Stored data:
"""
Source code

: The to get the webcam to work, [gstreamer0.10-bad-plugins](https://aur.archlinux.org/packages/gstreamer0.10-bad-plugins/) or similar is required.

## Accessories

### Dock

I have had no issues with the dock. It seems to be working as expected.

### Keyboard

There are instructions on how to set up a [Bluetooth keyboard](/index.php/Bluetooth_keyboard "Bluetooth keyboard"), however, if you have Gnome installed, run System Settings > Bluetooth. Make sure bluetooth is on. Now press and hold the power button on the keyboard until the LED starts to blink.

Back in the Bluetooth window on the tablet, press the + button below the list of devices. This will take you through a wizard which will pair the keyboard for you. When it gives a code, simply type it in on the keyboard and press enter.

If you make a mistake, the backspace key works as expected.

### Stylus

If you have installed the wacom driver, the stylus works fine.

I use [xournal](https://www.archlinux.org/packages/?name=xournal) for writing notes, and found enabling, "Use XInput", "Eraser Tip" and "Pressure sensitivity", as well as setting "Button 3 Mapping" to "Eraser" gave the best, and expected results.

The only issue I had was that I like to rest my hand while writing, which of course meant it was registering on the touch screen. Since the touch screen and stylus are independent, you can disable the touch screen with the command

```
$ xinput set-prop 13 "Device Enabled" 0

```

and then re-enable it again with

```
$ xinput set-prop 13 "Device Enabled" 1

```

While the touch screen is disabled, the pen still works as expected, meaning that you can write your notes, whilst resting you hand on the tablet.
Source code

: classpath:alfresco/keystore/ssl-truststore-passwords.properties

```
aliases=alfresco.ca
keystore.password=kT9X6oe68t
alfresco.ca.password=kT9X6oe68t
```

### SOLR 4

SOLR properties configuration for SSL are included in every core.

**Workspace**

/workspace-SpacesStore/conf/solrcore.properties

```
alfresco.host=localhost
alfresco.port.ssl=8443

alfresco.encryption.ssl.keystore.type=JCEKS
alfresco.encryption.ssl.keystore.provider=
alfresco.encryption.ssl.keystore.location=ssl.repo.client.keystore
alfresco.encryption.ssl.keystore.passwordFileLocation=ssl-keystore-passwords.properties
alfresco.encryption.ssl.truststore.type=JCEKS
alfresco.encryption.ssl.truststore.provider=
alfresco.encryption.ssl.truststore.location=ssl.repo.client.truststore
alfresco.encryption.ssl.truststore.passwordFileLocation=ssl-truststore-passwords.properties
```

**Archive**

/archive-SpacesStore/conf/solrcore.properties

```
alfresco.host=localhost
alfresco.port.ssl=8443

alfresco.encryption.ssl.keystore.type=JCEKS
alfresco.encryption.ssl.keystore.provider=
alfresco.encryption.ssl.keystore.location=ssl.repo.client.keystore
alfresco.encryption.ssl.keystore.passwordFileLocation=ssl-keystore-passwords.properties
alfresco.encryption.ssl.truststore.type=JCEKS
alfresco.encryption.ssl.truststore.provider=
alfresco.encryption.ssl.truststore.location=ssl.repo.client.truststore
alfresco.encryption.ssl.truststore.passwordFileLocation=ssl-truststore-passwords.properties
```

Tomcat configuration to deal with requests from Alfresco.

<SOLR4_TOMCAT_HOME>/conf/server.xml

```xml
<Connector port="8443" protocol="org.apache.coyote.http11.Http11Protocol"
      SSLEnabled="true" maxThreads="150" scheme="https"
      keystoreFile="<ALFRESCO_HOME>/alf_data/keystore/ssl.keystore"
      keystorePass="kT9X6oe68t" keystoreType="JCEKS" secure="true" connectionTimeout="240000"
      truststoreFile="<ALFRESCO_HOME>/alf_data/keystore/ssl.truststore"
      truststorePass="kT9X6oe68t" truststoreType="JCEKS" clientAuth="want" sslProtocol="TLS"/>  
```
"""
» Problem to work on: What is the number of lines above that contain "tablet"? Answer with that number only.

» Finished task: 2